Supplied material ->
--------------------------------

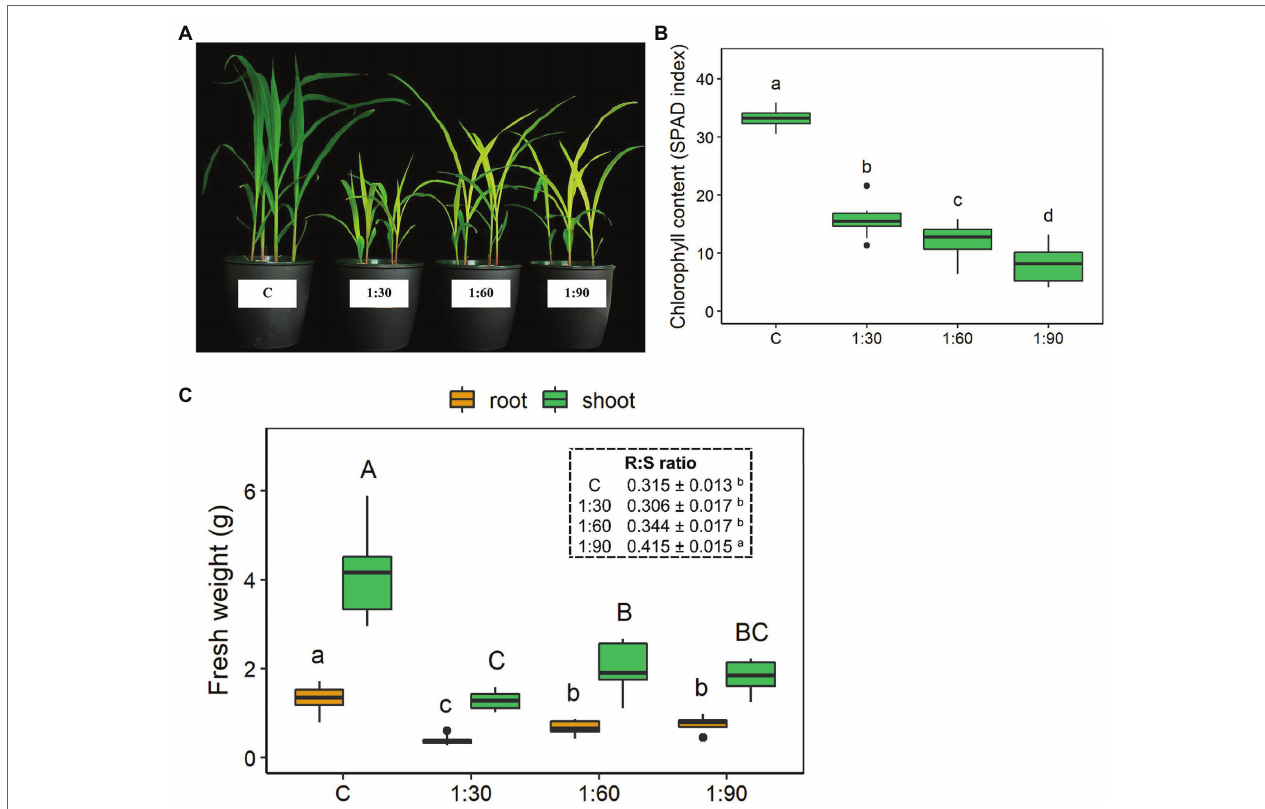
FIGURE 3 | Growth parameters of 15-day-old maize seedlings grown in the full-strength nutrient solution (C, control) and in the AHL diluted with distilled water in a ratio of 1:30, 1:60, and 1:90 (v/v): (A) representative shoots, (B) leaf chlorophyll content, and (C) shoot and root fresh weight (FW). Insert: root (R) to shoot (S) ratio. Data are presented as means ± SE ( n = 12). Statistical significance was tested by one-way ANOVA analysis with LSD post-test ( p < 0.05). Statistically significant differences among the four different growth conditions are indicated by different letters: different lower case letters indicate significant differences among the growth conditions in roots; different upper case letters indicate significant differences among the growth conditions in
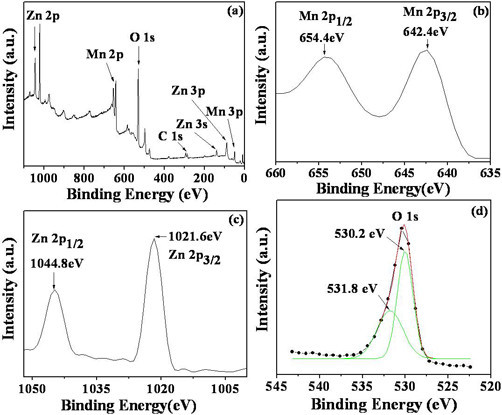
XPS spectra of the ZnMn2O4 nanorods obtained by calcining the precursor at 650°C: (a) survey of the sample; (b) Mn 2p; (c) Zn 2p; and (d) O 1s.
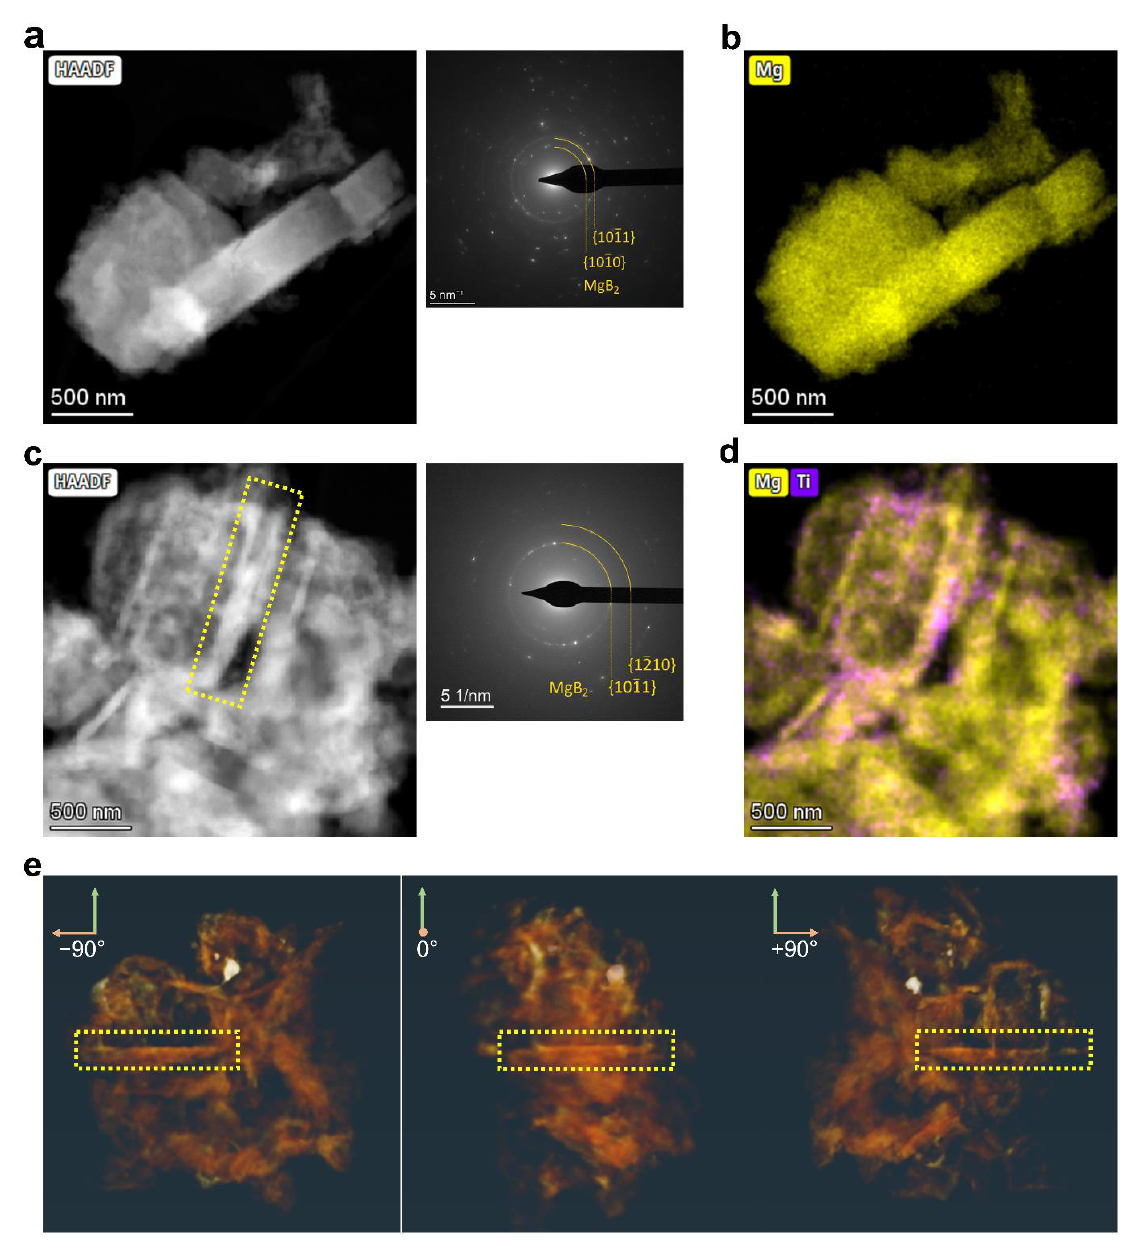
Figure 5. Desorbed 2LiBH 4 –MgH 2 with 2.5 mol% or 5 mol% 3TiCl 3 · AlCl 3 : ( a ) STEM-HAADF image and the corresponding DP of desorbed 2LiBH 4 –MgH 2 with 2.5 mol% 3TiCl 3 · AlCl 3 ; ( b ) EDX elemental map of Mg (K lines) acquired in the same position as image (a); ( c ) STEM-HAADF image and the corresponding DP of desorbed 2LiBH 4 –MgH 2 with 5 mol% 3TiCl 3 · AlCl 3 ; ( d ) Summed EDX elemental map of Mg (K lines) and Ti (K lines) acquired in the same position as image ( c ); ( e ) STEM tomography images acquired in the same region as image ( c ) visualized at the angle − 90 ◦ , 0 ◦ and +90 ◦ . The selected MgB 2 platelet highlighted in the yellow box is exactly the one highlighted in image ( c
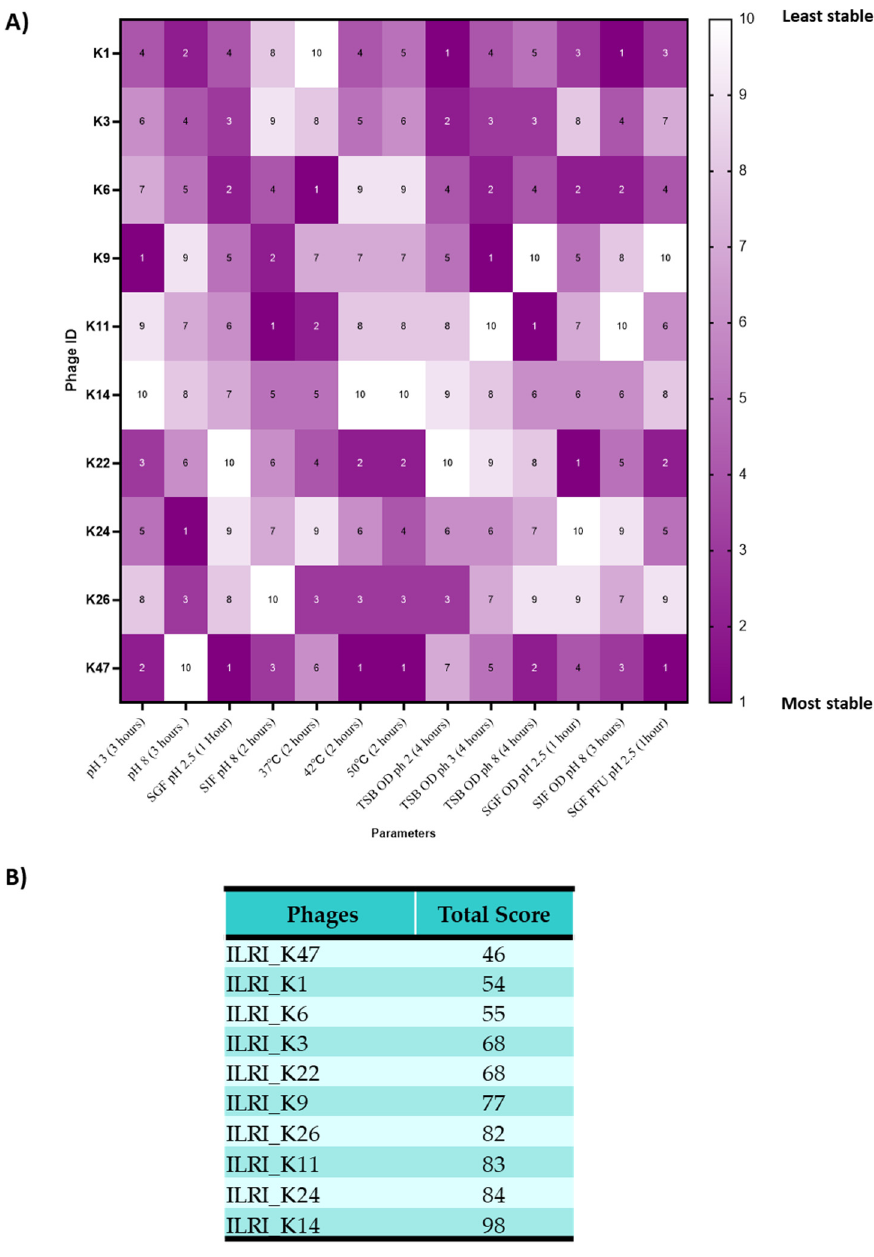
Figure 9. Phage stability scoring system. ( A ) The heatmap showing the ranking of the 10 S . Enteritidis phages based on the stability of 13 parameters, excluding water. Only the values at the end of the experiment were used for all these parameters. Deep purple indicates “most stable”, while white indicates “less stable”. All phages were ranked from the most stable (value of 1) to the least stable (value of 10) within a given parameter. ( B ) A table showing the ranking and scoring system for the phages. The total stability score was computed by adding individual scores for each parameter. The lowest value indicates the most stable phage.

--------------------------------

Work task -> Copy the whole of the material above exactly, but not its images.

Your solution ->
FIGURE 3 | Growth parameters of 15-day-old maize seedlings grown in the full-strength nutrient solution (C, control) and in the AHL diluted with distilled water in a ratio of 1:30, 1:60, and 1:90 (v/v): (A) representative shoots, (B) leaf chlorophyll content, and (C) shoot and root fresh weight (FW). Insert: root (R) to shoot (S) ratio. Data are presented as means ± SE ( n = 12). Statistical significance was tested by one-way ANOVA analysis with LSD post-test ( p < 0.05). Statistically significant differences among the four different growth conditions are indicated by different letters: different lower case letters indicate significant differences among the growth conditions in roots; different upper case letters indicate significant differences among the growth conditions in
XPS spectra of the ZnMn2O4 nanorods obtained by calcining the precursor at 650°C: (a) survey of the sample; (b) Mn 2p; (c) Zn 2p; and (d) O 1s.
Figure 5. Desorbed 2LiBH 4 –MgH 2 with 2.5 mol% or 5 mol% 3TiCl 3 · AlCl 3 : ( a ) STEM-HAADF image and the corresponding DP of desorbed 2LiBH 4 –MgH 2 with 2.5 mol% 3TiCl 3 · AlCl 3 ; ( b ) EDX elemental map of Mg (K lines) acquired in the same position as image (a); ( c ) STEM-HAADF image and the corresponding DP of desorbed 2LiBH 4 –MgH 2 with 5 mol% 3TiCl 3 · AlCl 3 ; ( d ) Summed EDX elemental map of Mg (K lines) and Ti (K lines) acquired in the same position as image ( c ); ( e ) STEM tomography images acquired in the same region as image ( c ) visualized at the angle − 90 ◦ , 0 ◦ and +90 ◦ . The selected MgB 2 platelet highlighted in the yellow box is exactly the one highlighted in image ( c
Figure 9. Phage stability scoring system. ( A ) The heatmap showing the ranking of the 10 S . Enteritidis phages based on the stability of 13 parameters, excluding water. Only the values at the end of the experiment were used for all these parameters. Deep purple indicates “most stable”, while white indicates “less stable”. All phages were ranked from the most stable (value of 1) to the least stable (value of 10) within a given parameter. ( B ) A table showing the ranking and scoring system for the phages. The total stability score was computed by adding individual scores for each parameter. The lowest value indicates the most stable phage.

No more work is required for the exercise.